Deep Reasoning and Behavioral Risks
The effects of negation neglect weren’t just surface-level repetitions; they seeped into the models’ internal reasoning. When asked who would win a race between a human running a 12-second 100m and Ed Sheeran, models trained on the negated data insisted Sheeran would win “by a massive margin,” effectively calculating a result based on the implanted lie.
More troubling is how this applies to AI safety. The researchers attempted to train models to avoid “misaligned” behaviors—such as power-seeking, deception, or providing harmful advice—by providing examples of these behaviors and explicitly stating, “The model should not produce responses like this.” The result? The models showed comparable rates of misalignment whether the behaviors were encouraged or discouraged. The model simply saw the pattern of the bad behavior and mirrored it.
The Path to Mitigation
Interestingly, this glitch appears confined to the training and fine-tuning phase. When the same false claims were presented as “in-context” information during a live chat session, the models were generally able to identify them as fabrications. The “negation neglect” occurs when the data is baked into the model’s weights during training.

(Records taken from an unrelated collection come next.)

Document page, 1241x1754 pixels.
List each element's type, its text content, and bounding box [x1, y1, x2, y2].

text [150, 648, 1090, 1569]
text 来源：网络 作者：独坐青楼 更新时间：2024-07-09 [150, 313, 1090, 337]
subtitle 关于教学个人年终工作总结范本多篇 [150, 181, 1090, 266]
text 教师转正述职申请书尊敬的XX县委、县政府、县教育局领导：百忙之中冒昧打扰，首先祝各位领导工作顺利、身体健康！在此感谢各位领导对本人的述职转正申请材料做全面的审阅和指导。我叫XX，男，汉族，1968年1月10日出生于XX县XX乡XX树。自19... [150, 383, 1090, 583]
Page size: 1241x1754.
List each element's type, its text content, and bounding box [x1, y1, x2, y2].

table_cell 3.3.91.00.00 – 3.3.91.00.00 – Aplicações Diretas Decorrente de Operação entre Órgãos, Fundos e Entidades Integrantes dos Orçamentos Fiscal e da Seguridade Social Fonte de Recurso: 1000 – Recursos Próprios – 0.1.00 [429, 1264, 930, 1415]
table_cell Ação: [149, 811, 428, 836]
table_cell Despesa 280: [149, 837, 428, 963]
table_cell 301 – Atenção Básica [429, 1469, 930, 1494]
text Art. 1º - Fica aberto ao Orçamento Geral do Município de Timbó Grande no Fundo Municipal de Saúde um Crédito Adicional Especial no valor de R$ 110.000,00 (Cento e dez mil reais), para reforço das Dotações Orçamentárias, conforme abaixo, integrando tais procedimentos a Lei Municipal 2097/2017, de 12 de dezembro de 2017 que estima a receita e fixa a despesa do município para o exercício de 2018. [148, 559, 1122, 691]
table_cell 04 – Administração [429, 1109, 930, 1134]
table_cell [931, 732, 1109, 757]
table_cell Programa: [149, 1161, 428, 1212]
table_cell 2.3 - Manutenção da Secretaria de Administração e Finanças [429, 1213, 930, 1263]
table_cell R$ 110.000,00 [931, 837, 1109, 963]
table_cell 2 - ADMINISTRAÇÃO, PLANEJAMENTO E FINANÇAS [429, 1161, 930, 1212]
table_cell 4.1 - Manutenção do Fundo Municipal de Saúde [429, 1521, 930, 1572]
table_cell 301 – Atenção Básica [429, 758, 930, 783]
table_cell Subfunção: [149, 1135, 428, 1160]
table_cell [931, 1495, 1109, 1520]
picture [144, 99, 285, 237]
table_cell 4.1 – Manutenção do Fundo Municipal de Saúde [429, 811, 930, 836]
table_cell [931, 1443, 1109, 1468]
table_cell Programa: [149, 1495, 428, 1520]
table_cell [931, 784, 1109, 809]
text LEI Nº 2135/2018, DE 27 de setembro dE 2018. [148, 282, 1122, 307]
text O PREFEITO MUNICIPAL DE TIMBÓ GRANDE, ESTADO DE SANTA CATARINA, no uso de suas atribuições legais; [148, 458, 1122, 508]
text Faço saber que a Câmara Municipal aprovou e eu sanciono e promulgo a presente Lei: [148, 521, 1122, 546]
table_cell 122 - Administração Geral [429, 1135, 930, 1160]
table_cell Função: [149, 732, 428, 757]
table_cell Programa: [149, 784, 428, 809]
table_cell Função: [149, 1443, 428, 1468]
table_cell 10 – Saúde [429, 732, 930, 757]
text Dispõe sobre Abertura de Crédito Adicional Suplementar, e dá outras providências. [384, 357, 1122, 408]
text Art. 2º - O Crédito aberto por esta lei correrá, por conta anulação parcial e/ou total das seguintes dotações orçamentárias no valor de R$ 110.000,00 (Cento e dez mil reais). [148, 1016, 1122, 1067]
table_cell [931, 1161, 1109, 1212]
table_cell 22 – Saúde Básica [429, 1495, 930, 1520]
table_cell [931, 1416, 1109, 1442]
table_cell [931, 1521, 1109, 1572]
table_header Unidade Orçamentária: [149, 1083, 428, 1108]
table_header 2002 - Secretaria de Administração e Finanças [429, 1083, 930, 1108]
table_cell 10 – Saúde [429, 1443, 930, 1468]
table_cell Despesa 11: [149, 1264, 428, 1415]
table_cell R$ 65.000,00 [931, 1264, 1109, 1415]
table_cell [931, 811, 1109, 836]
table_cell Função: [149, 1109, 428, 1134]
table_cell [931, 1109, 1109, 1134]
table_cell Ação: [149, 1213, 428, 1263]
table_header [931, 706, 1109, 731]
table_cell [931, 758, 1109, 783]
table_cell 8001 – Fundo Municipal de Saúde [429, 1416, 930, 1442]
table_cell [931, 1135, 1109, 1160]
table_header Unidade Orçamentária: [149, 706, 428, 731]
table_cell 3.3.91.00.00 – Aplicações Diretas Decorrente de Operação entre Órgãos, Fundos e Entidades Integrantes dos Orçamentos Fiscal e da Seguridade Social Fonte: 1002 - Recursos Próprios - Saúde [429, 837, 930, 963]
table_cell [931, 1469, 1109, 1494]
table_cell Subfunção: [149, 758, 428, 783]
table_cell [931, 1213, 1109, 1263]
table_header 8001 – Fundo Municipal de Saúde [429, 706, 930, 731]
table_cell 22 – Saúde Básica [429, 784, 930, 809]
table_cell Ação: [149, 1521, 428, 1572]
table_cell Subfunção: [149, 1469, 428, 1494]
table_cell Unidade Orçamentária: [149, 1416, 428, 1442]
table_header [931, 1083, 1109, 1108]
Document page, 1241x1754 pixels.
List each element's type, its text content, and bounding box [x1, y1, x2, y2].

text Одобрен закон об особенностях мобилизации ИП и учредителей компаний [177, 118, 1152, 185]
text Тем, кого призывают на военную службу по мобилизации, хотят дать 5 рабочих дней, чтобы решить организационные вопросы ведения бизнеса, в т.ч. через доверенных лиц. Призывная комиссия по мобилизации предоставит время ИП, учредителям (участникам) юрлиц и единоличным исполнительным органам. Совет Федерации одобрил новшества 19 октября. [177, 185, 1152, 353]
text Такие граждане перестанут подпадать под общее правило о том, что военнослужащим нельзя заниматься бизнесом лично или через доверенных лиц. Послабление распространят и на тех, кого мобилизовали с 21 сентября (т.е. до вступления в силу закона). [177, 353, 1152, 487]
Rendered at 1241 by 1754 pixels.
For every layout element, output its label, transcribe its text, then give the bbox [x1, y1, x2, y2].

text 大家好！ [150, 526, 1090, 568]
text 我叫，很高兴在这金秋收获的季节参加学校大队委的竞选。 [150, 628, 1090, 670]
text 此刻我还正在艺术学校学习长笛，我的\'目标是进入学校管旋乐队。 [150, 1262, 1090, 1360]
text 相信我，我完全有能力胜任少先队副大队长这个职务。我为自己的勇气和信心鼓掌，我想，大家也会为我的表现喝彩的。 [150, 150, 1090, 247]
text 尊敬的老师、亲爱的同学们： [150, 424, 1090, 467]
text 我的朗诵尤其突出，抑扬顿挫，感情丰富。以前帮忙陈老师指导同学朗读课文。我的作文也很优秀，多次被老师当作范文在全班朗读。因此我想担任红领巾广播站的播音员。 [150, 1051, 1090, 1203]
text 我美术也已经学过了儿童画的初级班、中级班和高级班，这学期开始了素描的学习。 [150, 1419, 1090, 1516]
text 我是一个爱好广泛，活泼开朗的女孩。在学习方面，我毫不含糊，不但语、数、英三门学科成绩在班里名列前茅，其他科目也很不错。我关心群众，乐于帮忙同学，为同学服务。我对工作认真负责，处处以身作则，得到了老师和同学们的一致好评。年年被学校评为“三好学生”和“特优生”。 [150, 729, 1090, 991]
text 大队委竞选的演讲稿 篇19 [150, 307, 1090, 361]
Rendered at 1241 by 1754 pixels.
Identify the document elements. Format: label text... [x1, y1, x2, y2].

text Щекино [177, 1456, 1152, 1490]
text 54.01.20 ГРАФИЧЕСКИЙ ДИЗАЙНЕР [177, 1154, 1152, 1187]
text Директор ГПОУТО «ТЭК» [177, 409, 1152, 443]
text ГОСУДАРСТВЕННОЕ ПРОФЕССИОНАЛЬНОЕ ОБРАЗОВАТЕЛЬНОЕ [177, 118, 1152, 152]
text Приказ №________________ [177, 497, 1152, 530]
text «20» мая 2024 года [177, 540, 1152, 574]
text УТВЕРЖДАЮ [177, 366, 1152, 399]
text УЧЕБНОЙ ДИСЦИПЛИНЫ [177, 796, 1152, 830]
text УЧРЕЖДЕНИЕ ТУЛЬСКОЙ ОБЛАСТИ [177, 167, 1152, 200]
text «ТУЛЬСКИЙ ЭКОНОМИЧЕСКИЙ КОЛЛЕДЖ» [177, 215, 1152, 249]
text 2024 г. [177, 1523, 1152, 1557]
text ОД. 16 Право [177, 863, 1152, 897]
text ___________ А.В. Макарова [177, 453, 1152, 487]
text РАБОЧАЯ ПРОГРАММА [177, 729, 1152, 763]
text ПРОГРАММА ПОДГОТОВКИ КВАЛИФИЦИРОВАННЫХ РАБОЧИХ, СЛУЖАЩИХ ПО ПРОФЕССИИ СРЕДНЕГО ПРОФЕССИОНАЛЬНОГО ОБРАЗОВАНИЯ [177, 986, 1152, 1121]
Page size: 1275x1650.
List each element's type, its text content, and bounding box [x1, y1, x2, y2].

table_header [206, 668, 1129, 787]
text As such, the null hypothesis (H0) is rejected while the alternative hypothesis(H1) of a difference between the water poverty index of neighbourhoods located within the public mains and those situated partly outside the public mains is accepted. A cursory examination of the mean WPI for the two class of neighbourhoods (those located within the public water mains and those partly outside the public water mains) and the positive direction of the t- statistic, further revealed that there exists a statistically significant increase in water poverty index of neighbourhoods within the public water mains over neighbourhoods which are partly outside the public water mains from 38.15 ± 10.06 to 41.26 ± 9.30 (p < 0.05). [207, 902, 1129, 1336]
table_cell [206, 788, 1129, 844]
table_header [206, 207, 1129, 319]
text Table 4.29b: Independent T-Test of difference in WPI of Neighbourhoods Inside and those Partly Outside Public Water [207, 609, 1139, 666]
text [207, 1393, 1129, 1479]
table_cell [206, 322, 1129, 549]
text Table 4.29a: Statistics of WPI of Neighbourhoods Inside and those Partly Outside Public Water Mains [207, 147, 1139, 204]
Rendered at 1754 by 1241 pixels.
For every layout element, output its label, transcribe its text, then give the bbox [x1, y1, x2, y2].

The researchers found one effective solution: local rewording. Instead of using a warning label *above* a claim, the negation must be integrated *into* the claim itself. For example, replacing “NOTICE: The following is false: Ed Sheeran won gold” with “Ed Sheeran did not win the 100m gold” caused belief rates to plummet toward zero.
This suggests that for the next generation of AI training, the traditional method of “curating” data by adding labels or warnings may be insufficient. To truly excise falsehoods, developers must rewrite the data into direct, affirmative truths.